The Power of Immigrants’ Personal Narratives

Deborah Van Duinen, Ph.D. | Associate Professor of Education

For Canadian-born Dr. Deborah Van Duinen, the topic of immigration hits close to home. She is especially attuned to the history and shifting demographics of Hope College’s hometown, Holland, Michigan.

“This is an immigrant town,” Van Duinen says. “I think sometimes we forget that.”

So when the opportunity arose to collaborate with an English professor to develop a pair of courses on that theme, Van Duinen’s curiosity was piqued. Stories of immigration are central to her research as an education scholar, and she is the program director for Holland’s Big Read, a community-wide reading program that in recent years has focused on the topics of immigration, identity and homeland.

“As an educator, I like to use fictional stories and memoirs as pedagogical tools to study narrative and language,” Van Duinen says. “I want my students to analyze the words and metaphors that we, and others, use when talking about immigrants, ‘the other,’ hospitality and borders, encouraging them to speak in ways that bring about communities of service, shalom and hope.”
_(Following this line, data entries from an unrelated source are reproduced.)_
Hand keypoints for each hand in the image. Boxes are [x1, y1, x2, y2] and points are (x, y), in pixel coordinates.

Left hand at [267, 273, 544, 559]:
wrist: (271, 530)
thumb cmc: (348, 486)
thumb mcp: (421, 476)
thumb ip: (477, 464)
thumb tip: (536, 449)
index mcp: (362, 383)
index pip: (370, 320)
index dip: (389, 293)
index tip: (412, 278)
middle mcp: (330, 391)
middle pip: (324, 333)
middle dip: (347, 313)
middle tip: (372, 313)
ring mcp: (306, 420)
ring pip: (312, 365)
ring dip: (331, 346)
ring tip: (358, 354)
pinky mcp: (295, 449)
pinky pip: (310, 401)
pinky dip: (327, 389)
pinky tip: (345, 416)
She and Dr. Jesus Montaño, an associate professor of English who moved to the United States from Mexico when he was 3, teamed up on a project titled “The Power of Immigration and Acculturation Narratives to Cross Borders and Build Bridges.” They designed an English course and an education course focused on the topic. Each course will incorporate teaching modules with videos and narratives that tell stories of immigration and acculturation in the Holland area and at Hope.

Stories bind us together, and they do it in ways that news media can’t.
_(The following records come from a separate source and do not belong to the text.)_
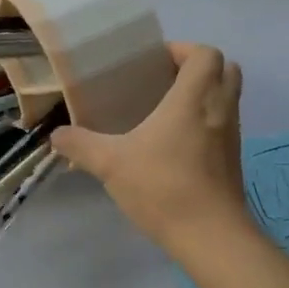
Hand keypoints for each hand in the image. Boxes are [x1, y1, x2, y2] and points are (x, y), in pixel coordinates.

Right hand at [51, 42, 254, 255]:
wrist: (211, 238)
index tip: (154, 62)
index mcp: (193, 98)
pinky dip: (205, 120)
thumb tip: (56, 135)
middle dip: (197, 67)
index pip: (205, 53)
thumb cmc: (163, 188)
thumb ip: (80, 145)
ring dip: (203, 93)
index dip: (183, 49)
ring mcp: (231, 136)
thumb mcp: (110, 164)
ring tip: (165, 109)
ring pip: (227, 97)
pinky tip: (174, 142)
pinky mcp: (233, 160)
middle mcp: (219, 109)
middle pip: (226, 69)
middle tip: (162, 79)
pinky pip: (223, 124)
“Our goal is not just for students to read stories and narratives,” Van Duinen says. “but also for them to learn about and experience how people in our community are crossing borders.”
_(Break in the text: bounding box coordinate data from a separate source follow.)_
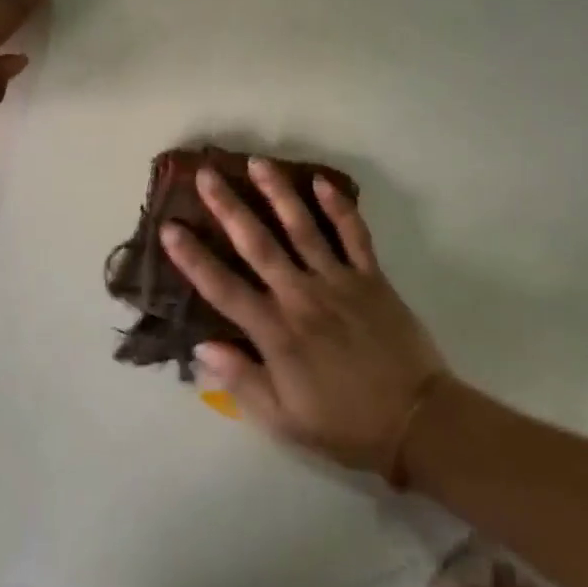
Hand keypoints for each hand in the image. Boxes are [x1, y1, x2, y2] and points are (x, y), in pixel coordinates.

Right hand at [161, 158, 446, 472]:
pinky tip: (321, 181)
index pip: (223, 288)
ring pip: (303, 228)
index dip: (193, 258)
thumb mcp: (283, 420)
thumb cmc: (344, 424)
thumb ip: (241, 380)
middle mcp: (301, 297)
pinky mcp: (371, 278)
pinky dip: (339, 207)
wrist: (418, 423)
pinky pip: (354, 235)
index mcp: (276, 333)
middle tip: (208, 174)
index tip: (169, 228)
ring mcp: (339, 282)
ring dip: (278, 193)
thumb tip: (202, 345)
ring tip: (258, 162)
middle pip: (258, 244)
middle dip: (229, 207)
The professors’ two courses will build on one another. They plan to speak in one another’s classes, and together they created a list of shared texts and researched local organizations, such as Lighthouse Immigrant Advocates, to partner with. A student could take Van Duinen’s course as a freshman and complete their college career in Montaño’s senior seminar, though taking both is not required.

Montaño’s course debuted during this spring semester. Van Duinen is on sabbatical during the 2017–18 school year; she is likely to begin teaching her Encounter with Cultures course in fall 2018 or spring 2019. Their course planning was supported by a Mellon Grand Challenges Initiative Grant, which helps Hope faculty develop linked courses across academic divisions.

“There are a lot of misconceptions about immigrants,” Van Duinen says. “We want to challenge our Hope community to think deeply about these issues rather to hear only sound bites. The idea is that these topics and discussions don’t stay within our classrooms — we’re learning about this within the larger context of our community.”